Pour sa première exposition monographique, le musée des Arts contemporains du Grand-Hornu présente le travail de la vidéaste Marie José Burki. Celui-ci porte essentiellement sur le temps que l’artiste scrute, ralentit, sectionne, tout en tournant d’une façon distanciée, afin de capter « la présence de ceux qu’elle filme ». Ces temps suspendus, ces morceaux de réalité saisis à des moments précis portent l’attention du spectateur sur les gestes les plus quotidiens qui deviennent des objets de réflexion. Ces gestes ralentis et répétés permettent encore de mettre en exergue l’absurdité, l’inquiétante étrangeté du monde, comme dans la pièce A dog in my mind, composée de cinq vidéos. Un homme y cherche inlassablement quelque chose dans ses poches, des objets en gros plans y tombent au ralenti sous des rires d’enfants qui ressemblent davantage à des cris d’hystérie et des animaux sont ridiculisés par des jeux de cirque. Marie José Burki filme beaucoup les animaux car loin de révéler leur psychisme, les rapports que nous entretenons avec eux ne font que dévoiler le nôtre, voire le ridiculiser, sinon pourquoi entraîner un perroquet à faire du patinage ou humaniser un chien de la sorte ? D’origine helvétique, elle filme également des coins de Suisse d’une tristesse à pleurer, des journaux feuilletés pour montrer les dangers de la surinformation qui s’apparente à l’absence d’information ou encore un dîner, l’une de ses pièces phares, Mais que pouvait bien raconter saint François aux oiseaux, où la conversation devient d’une ineptie totale due à l’alcool.

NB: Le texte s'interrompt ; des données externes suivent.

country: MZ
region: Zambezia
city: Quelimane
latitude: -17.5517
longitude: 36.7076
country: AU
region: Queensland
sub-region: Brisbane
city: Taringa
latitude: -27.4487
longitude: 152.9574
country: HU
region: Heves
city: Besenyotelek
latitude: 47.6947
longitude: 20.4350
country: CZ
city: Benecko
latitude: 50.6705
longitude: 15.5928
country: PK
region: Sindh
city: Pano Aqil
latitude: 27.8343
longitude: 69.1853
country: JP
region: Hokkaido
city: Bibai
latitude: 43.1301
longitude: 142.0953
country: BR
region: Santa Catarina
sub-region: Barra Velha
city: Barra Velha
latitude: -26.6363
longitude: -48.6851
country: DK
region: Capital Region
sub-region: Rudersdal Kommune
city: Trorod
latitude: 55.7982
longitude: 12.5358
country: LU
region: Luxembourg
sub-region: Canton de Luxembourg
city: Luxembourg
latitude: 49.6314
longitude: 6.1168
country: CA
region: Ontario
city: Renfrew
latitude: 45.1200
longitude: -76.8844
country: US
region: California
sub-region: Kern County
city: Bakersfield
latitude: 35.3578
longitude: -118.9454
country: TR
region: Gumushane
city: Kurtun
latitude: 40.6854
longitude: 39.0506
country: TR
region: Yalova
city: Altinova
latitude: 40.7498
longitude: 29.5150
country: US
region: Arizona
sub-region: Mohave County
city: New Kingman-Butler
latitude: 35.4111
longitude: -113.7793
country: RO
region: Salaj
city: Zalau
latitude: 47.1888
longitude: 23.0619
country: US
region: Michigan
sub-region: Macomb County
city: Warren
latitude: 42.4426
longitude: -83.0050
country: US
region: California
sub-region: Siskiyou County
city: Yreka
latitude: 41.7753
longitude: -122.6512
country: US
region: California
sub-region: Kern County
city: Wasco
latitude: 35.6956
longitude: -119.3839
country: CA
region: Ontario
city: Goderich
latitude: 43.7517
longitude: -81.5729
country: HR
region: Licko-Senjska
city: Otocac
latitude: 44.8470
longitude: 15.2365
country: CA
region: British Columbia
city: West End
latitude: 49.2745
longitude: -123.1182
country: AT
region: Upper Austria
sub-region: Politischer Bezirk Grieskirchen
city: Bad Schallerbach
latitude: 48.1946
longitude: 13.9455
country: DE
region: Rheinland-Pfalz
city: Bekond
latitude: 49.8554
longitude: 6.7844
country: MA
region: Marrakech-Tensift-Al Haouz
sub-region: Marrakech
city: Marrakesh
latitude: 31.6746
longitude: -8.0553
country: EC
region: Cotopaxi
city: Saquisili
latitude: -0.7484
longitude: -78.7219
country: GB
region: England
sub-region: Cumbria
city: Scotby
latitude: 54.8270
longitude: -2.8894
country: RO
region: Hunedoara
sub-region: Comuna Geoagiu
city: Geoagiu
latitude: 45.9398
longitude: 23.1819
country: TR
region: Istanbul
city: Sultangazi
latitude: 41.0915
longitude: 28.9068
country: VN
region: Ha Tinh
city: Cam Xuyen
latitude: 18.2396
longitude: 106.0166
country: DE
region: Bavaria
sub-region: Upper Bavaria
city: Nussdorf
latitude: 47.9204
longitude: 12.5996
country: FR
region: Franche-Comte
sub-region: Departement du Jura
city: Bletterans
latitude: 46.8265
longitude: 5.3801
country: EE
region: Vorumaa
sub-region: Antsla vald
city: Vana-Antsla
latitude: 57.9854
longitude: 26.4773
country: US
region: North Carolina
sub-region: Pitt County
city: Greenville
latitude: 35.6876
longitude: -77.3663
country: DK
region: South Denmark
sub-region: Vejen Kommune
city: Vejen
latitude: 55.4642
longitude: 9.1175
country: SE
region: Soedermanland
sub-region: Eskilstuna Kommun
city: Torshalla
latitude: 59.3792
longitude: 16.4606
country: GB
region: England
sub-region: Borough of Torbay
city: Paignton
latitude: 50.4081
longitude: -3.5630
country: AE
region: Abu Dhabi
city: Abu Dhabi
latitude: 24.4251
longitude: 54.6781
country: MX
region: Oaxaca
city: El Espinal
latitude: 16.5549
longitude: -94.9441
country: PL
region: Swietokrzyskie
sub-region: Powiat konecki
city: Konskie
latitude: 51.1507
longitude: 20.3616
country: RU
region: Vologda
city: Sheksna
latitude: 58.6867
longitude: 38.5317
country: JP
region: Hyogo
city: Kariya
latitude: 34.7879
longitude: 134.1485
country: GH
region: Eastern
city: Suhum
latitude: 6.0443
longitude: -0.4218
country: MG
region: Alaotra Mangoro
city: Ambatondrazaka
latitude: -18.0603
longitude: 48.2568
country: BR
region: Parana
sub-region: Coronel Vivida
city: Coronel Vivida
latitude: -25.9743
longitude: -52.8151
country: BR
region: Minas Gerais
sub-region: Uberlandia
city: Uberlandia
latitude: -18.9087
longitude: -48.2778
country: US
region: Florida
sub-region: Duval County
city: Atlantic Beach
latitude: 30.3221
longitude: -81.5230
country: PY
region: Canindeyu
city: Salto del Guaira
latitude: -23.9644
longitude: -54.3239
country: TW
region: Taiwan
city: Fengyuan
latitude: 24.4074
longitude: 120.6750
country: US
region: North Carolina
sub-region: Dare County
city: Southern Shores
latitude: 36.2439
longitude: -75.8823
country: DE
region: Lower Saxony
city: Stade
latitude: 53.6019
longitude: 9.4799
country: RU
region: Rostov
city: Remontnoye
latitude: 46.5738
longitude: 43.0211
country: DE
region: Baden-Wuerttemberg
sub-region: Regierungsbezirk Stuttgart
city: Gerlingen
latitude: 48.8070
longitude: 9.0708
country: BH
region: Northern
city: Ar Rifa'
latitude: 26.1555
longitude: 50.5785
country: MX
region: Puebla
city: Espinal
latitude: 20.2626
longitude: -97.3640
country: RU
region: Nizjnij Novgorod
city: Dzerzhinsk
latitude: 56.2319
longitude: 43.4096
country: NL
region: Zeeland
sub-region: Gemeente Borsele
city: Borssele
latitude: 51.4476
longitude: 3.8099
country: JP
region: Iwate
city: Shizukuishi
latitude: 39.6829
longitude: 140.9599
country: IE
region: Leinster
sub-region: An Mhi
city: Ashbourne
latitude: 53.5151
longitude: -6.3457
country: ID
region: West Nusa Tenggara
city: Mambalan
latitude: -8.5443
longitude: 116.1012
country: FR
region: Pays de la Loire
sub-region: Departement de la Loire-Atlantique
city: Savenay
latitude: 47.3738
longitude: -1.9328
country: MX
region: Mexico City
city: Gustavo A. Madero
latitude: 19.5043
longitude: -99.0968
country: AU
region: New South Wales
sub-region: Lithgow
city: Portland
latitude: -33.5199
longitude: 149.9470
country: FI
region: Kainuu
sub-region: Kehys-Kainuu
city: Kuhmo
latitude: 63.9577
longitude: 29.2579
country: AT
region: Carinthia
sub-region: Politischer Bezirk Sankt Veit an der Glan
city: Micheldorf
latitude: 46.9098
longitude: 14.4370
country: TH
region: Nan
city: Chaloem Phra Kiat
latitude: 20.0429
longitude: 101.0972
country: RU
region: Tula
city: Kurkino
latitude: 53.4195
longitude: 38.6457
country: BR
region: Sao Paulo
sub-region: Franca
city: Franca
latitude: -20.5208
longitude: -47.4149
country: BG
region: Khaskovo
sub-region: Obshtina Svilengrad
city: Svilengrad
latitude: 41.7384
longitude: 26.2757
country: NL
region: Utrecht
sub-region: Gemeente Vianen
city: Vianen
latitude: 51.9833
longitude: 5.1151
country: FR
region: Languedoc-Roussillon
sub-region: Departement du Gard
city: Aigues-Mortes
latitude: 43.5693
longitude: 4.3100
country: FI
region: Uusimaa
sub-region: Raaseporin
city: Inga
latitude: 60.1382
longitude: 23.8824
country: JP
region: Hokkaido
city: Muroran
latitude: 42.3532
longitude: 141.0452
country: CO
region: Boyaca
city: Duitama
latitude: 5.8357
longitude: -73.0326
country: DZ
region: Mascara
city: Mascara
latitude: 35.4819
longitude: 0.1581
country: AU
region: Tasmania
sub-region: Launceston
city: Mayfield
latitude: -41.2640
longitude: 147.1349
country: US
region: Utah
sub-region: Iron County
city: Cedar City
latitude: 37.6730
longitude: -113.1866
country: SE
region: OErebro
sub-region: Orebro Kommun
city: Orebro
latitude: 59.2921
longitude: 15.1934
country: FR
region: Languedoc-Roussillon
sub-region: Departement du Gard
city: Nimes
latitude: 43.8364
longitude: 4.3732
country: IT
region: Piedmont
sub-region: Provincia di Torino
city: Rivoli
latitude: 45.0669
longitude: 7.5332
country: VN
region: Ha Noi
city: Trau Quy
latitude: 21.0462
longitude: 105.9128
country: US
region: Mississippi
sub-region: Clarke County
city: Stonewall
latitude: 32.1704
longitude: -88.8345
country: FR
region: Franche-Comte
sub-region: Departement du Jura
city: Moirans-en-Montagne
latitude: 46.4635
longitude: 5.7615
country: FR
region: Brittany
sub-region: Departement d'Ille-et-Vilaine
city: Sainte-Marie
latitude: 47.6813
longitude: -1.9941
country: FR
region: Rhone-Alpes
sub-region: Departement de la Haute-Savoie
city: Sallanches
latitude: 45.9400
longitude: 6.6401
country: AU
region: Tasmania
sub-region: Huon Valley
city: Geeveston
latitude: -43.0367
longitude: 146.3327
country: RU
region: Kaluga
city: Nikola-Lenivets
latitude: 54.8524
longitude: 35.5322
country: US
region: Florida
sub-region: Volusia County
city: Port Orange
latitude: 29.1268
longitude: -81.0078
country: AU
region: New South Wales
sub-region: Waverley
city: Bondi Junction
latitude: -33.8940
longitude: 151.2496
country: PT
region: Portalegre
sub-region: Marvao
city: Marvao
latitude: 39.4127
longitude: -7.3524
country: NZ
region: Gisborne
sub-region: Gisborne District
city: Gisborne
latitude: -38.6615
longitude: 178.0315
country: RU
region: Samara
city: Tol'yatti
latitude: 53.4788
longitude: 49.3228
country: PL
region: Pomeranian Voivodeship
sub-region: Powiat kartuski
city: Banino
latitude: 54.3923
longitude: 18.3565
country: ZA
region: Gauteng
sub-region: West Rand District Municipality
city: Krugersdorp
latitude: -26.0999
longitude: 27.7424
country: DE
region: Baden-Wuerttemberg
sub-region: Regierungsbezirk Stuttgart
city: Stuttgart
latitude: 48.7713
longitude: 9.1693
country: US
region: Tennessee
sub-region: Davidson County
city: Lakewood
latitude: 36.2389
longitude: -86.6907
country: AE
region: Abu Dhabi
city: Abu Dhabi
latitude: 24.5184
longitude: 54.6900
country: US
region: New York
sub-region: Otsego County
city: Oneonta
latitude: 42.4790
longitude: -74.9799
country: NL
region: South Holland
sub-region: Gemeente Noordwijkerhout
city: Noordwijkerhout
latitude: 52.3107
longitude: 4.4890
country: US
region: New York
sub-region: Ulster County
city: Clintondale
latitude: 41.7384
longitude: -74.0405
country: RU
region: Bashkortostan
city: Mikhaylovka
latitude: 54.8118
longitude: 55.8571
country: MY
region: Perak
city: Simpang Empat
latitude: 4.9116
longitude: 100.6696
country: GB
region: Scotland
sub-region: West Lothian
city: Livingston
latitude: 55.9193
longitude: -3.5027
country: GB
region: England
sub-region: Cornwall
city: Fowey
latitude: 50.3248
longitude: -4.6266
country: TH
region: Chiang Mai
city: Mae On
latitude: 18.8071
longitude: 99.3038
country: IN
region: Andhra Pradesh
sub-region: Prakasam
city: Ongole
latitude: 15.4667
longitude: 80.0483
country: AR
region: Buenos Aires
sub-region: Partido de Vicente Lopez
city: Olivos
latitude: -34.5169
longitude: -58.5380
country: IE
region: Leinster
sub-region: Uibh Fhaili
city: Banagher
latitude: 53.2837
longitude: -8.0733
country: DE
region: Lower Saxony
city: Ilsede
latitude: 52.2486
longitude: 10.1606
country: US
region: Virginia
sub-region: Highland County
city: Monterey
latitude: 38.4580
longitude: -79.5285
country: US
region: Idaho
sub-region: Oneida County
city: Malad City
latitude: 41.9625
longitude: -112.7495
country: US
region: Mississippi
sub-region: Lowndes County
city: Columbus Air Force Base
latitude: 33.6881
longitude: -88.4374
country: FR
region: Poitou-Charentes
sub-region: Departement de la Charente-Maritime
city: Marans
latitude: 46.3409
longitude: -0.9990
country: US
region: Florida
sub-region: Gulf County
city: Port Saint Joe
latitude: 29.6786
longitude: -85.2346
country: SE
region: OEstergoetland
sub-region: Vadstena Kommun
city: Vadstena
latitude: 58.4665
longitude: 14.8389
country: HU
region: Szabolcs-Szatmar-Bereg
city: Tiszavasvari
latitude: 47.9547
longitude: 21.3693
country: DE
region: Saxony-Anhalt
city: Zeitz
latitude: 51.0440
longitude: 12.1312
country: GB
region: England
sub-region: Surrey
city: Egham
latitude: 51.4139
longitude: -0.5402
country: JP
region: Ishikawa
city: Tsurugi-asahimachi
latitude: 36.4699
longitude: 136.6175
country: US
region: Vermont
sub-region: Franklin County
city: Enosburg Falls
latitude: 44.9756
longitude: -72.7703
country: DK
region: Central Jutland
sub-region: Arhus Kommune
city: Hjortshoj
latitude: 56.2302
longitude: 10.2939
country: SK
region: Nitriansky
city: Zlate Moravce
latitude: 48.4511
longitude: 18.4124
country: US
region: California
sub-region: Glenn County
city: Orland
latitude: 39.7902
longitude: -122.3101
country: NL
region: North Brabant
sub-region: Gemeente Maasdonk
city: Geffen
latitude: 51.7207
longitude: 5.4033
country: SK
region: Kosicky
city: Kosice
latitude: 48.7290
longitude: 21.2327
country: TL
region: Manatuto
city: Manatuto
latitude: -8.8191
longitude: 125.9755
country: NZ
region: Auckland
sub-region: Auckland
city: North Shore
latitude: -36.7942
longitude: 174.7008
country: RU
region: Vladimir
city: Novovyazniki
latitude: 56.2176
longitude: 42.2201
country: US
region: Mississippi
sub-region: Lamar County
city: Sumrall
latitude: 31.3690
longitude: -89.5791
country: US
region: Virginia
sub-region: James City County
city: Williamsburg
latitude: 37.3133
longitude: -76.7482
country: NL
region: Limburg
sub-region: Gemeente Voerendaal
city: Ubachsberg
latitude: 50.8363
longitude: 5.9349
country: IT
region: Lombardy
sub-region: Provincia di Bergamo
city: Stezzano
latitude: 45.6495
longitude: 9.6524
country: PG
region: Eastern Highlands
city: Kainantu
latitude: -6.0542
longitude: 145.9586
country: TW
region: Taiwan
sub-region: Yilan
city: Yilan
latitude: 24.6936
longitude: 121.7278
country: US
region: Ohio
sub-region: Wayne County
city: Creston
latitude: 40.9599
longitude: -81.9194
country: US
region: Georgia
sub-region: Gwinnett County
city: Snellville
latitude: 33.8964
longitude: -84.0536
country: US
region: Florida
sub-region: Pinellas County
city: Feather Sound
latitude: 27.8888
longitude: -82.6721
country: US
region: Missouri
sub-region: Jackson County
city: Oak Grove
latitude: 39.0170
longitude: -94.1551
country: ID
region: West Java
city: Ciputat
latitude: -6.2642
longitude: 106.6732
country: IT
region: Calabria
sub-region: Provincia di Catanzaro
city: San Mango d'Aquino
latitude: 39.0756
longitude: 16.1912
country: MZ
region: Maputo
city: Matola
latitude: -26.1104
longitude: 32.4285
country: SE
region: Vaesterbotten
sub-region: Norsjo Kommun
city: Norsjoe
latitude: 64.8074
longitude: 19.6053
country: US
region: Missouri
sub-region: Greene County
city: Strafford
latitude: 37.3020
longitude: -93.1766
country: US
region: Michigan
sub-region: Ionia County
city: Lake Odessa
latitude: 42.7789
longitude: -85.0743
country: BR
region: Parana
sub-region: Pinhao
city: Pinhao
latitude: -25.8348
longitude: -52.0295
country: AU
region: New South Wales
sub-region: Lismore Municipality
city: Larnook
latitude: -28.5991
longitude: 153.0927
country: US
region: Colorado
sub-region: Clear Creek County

Pour ce travail, la vidéaste n’a pas mis en scène, mais en situation, voulant ainsi « laisser aller le monde ». « J’ai simplement dit aux acteurs “Buvez, mangez, dites ce que vous voulez”, je filmais ce que je voyais. » Et là, miracle de la poésie inattendue de cette phrase débusquée dans les interstices de la conversation. Une note d’optimisme dans l’ensemble d’un travail qui reflète une conception assurément tragique de la vie. Cette grande lectrice de Foucault partage d’ailleurs sa vision carcérale de la société et nombre de ses protagonistes sont filmés enfermés. Son dernier travail, De nos jours, semble néanmoins plus apaisé. Filmé l’été dernier dans un parc, il montre le laisser-aller, la plénitude des corps à moitié nus sous le soleil. Ces œuvres projetées pour la plupart en grand format sur les murs s’accommodent en outre remarquablement de l’espace majestueux de cette ancienne usine de raffinage de charbon.

« Marie José Burki, Mais que pouvait bien raconter Saint-François aux oiseaux », HORNU, (Belgique), MAC’s, tél. 00 32 65 65 21 21, 30 nov.-29 fév.

Cet article a été publié dans L'ŒIL n°555 du 1 février 2004, avec le titre suivant : Et soudain une note de poésie...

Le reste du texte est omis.